> _Given text_:
───
Pharmacist: “You have to wait until I’ve finished with him”, points at the person that looks baffled at the old lady.


Finally, after much debate that lasted at least ten minutes, concerning the dimensions of the tube, the quantity of the ointment and the number of times it should be applied, the old lady leaves with a small tube of Voltaren.


Oh my, that pharmacist, she had the patience of a saint.


At another counter, another old lady. Small and frail, with a Superman cap on her head.


Pharmacist: “You have to take the medicine with a meal”.


Superman cap lady: “Why?”


Pharmacist: “You shouldn’t take it on an empty stomach; it could hurt it”.


Superman cap lady: “But I always take it on an empty stomach!”


After another long debate about the rights and wrongs of taking medicine with or without food, Superman cap lady is not convinced. But leaves with the medicine anyway.


At another counter, a very old man, crooked like a question mark over his walker, shouts in Russian. I guess he is almost deaf, because the pharmacist shouts back, too. The shouting goes on for several minutes.
───
> _Information shown_:

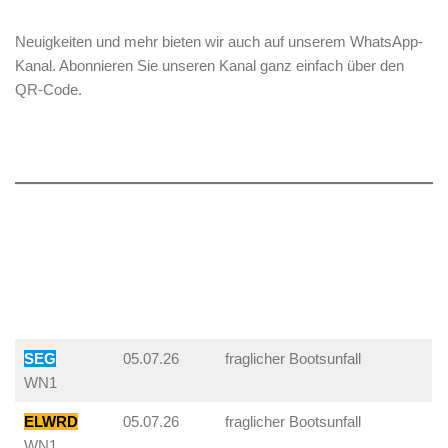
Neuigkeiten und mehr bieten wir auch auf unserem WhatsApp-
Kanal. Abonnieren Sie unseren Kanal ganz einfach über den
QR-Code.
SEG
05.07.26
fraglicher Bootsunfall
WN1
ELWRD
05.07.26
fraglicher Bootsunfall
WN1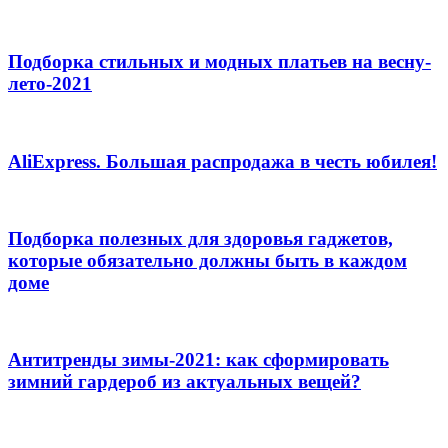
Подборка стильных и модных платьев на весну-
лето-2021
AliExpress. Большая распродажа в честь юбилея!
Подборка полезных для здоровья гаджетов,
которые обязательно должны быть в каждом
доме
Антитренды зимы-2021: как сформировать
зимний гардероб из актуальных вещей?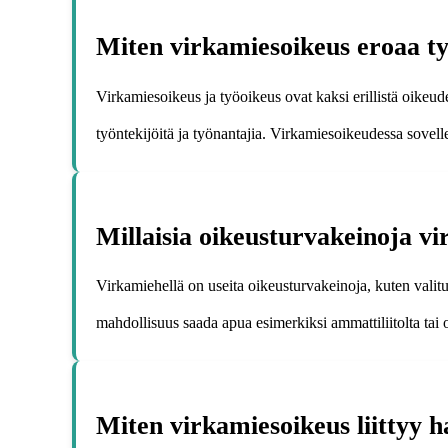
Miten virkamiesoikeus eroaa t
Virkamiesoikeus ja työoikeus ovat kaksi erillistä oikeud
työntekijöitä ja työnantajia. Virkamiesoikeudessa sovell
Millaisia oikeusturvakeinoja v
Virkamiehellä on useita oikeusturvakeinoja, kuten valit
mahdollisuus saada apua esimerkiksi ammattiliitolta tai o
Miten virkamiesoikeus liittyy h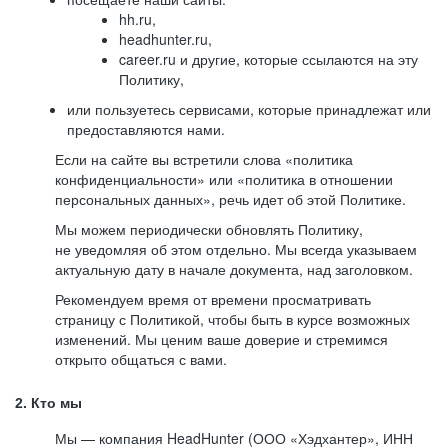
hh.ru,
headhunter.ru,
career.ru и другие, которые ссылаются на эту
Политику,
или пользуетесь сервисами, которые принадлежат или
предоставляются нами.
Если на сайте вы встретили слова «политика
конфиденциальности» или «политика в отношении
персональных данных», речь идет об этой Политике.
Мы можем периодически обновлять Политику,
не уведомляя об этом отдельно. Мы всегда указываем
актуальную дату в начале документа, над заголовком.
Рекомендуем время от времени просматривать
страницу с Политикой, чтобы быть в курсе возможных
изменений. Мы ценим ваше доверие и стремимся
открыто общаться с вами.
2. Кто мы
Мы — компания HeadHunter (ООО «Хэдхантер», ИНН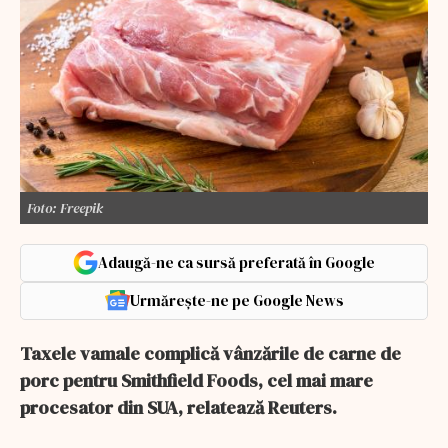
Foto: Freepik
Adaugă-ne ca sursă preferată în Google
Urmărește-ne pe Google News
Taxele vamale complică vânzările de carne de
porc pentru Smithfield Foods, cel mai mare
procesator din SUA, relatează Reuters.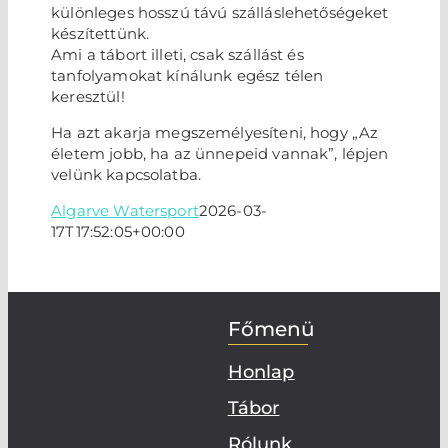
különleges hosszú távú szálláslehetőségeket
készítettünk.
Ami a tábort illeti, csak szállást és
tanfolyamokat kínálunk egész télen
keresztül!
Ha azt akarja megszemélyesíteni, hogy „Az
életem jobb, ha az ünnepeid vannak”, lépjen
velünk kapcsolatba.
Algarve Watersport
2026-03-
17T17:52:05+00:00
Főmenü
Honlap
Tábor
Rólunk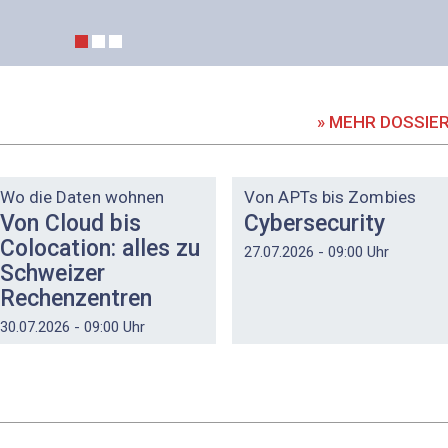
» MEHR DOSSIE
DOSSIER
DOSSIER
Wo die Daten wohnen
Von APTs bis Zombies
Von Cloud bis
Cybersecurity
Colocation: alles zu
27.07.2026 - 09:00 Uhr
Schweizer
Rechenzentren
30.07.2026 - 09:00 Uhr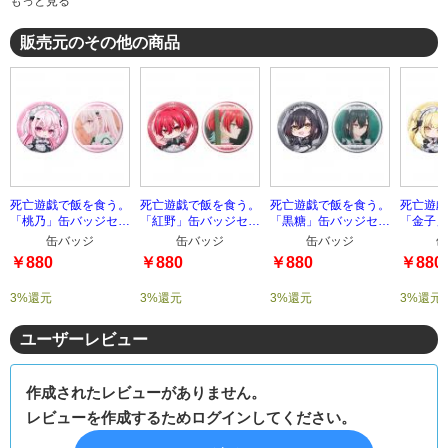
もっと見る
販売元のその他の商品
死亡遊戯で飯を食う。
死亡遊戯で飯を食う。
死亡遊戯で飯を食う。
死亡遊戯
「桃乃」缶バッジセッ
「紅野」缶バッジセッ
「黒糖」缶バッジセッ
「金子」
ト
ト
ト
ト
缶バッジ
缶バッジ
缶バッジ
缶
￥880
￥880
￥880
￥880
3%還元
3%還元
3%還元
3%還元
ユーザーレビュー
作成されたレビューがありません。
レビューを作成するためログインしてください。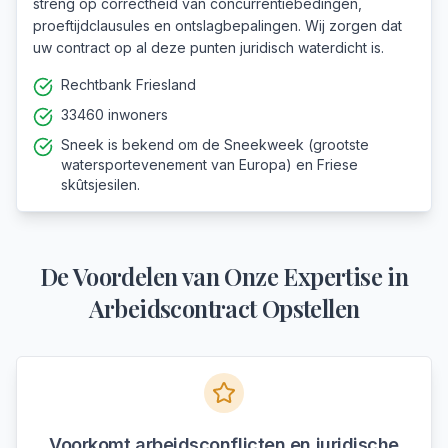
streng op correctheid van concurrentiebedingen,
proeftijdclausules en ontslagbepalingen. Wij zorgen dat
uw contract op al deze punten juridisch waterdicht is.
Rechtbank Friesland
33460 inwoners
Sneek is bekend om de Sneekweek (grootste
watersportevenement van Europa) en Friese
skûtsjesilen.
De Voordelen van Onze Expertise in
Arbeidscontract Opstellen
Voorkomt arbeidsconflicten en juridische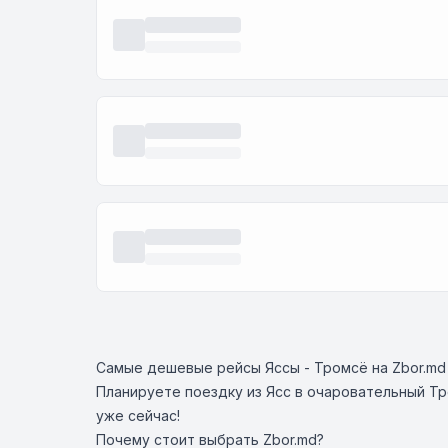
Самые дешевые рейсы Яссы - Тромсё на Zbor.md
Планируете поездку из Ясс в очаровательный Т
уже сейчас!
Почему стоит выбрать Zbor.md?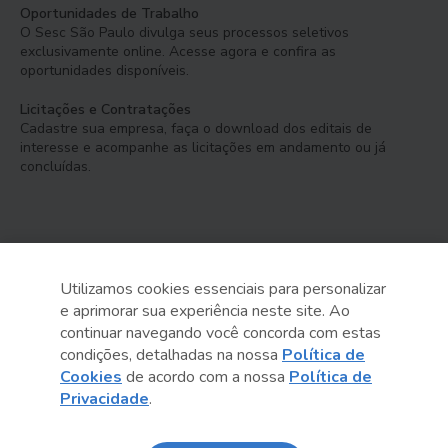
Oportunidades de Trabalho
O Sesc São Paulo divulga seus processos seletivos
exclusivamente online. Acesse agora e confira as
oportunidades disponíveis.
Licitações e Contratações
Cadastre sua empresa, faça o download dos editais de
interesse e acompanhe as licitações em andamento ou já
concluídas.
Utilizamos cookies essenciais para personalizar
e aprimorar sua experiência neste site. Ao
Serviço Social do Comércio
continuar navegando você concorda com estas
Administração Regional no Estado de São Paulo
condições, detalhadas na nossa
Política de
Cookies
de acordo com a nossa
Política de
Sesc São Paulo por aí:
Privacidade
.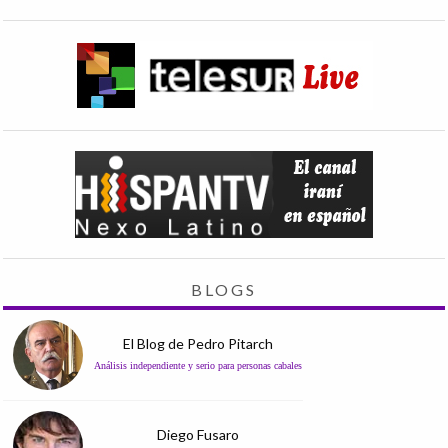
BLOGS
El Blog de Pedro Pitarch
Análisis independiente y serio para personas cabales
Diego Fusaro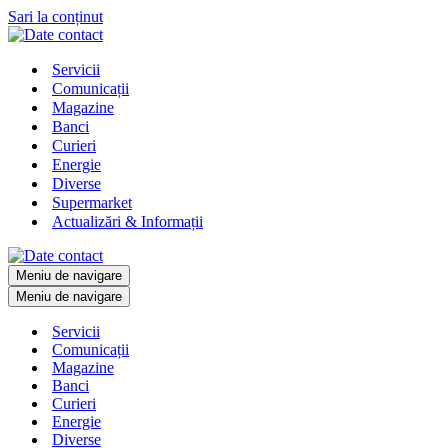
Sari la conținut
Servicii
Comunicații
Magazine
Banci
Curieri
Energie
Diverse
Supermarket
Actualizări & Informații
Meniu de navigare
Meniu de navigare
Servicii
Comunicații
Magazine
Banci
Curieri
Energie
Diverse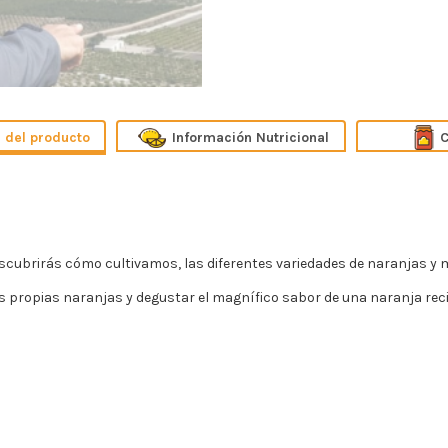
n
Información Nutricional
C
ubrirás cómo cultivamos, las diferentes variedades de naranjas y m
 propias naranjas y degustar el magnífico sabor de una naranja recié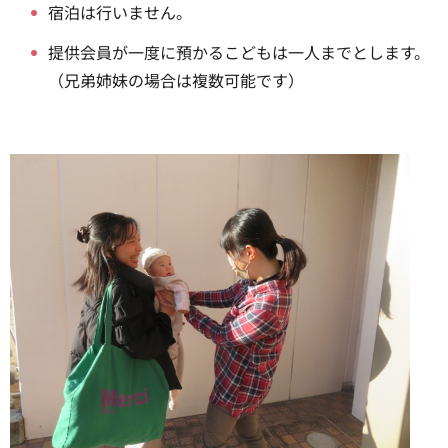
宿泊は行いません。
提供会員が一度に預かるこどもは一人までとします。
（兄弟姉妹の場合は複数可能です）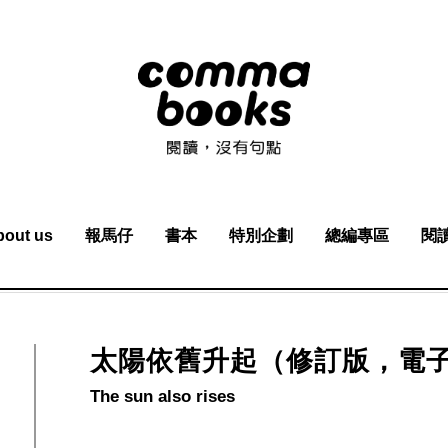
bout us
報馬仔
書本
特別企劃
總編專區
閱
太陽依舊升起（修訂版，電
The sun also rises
───
> _Required work_:
1. How would you render this sentence from the pharmacy scene in Spanish: "Oh my, that pharmacist, she had the patience of a saint."
2. Resume the pharmacy scene right after its last sentence and keep the story going.
You can work from the pharmacy text alone; the material on the page isn't needed.

> _Answers for this exercise_:
1. Dios mío, esa farmacéutica tenía la paciencia de una santa.

2.
Another number is called. A young man, smelling strongly of perspiration, shoves me aside in order to reach the counter.


“Let me pass, lady”, he says angrily. I make myself small to let him pass.


While waiting for my turn (already 50 minutes have passed) I scan the shelves. They have lots of shelves in this tiny room. On one wall and three shelving stands in the middle. As if the room isn’t cramped enough. But it is clearly a marketing strategy, because when I leave the pharmacy, one hour later, beside the medicine for my husband I acquired one shampoo, one tub of toothpaste, some face cream, a hand cream and some vitamins.